In contrast with the sense of achievement over the successful completion of
26 previous missions to Mir, Saturday's return was overshadowed by an air of
pessimism.
If cash-strapped Russia fails to find funds to send new cosmonauts and
maintain and expensive infrastructure needed to keep it running, Mir will be
doomed.
Officials have said that if money was not made available, one more team would
visit Mir briefly to prepare it for the final journey in February or March.
The crew would make sure the station crashes into a designated area of the
Pacific ocean.
``There are chances to get the money, but they are minimal,'' Boris
Ostroumov, deputy director of the Russian Space Agency, told a news
conference in Mission control after the landing. ``I would like to be more
optimistic, but the situation does not allow this.''
Ostroumov said that in fact funding of the Mir dries out in August, but the
agency will try to squeeze out some cash to keep it running until early
spring.
The cosmonauts, who appeared on television link before departing from Mir,
shared the sense of disappointment.
``We are leaving with a bitter heart, we are leaving a little peace of
Russia,'' Afanasyev said as he and the two others sat in front of a Russian
flag, floating in Mir's weightlessness.
Afanasyev and his fellow crewmen left the station in a condition in which it
could orbit earth automatically until a decision is made on whether to bring
it down.
Avdeyev said the station was in good shape. ``For anyone who wishes to work
on her we are leaving the best conditions,'' he told ground control.
Afanasyev and Haignere had been on Mir since February 22 while Avdeyev was in
continuous orbit for 389 days.
``Every team is sad when it leaves but this crew is, of course, more sad
because normally when one leaves another one follows.
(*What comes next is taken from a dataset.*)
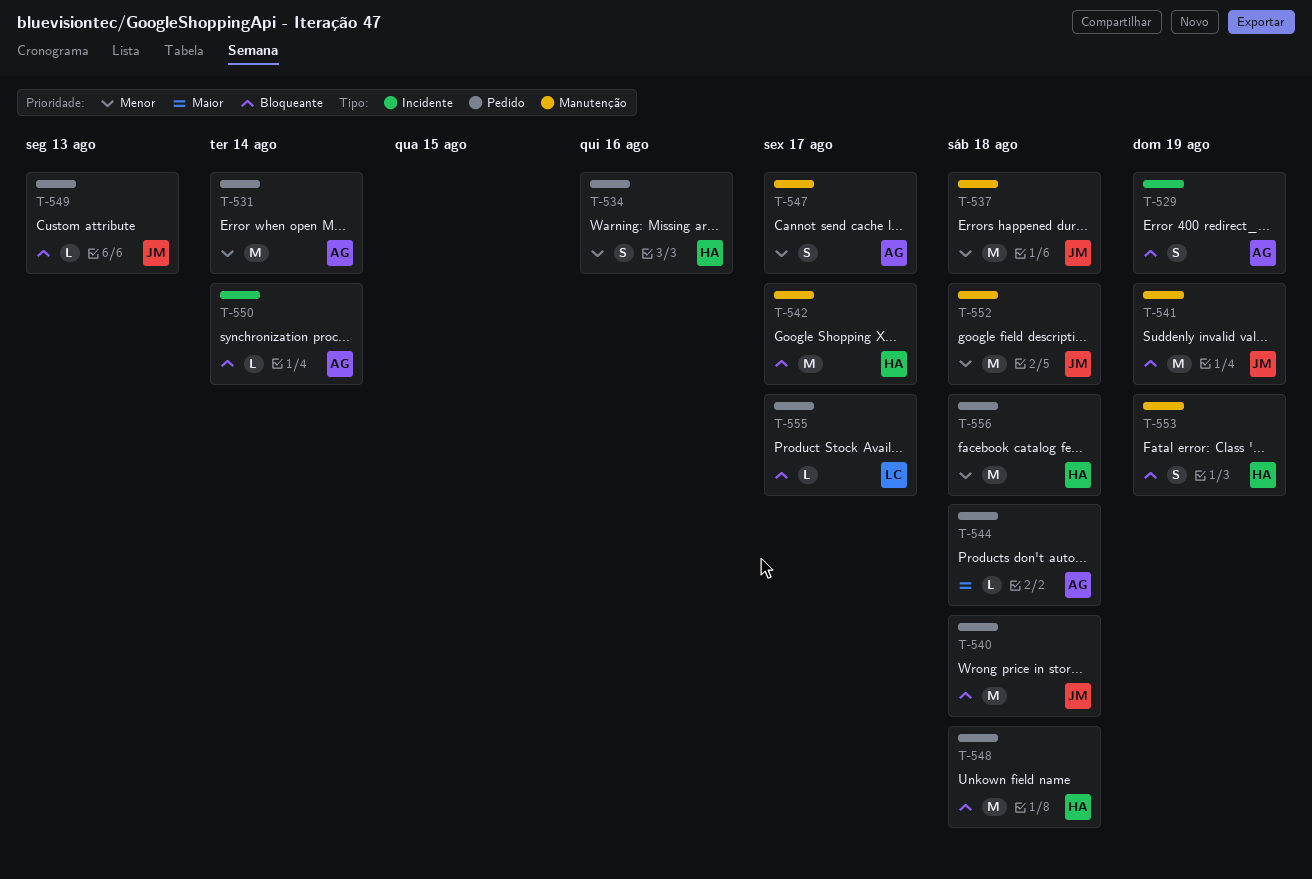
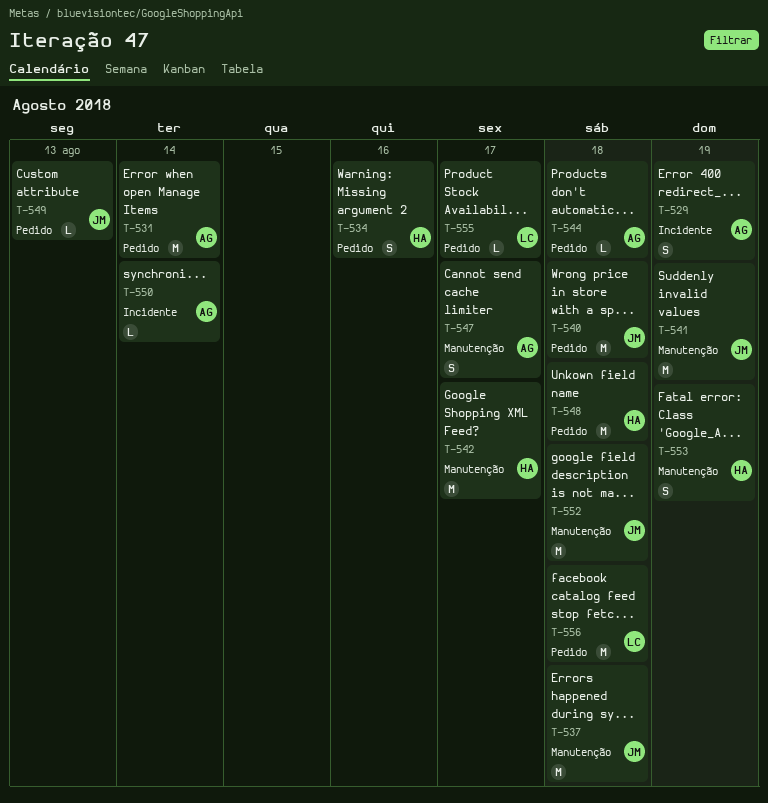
T-556, owner: HA -> LC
But this time they are
leaving the craft empty,'' Mission Control spokesman Valery Lyndin said on
Friday.
``On the other hand, when they return to earth they will meet their families
and close friends, and that of course is good.''
Avdeyev returns to earth with the record for most time spent in space. By
Saturday he will have clocked up a total of 742 days in orbit on his space
missions, according to the newspaper Vechernaya Moskva.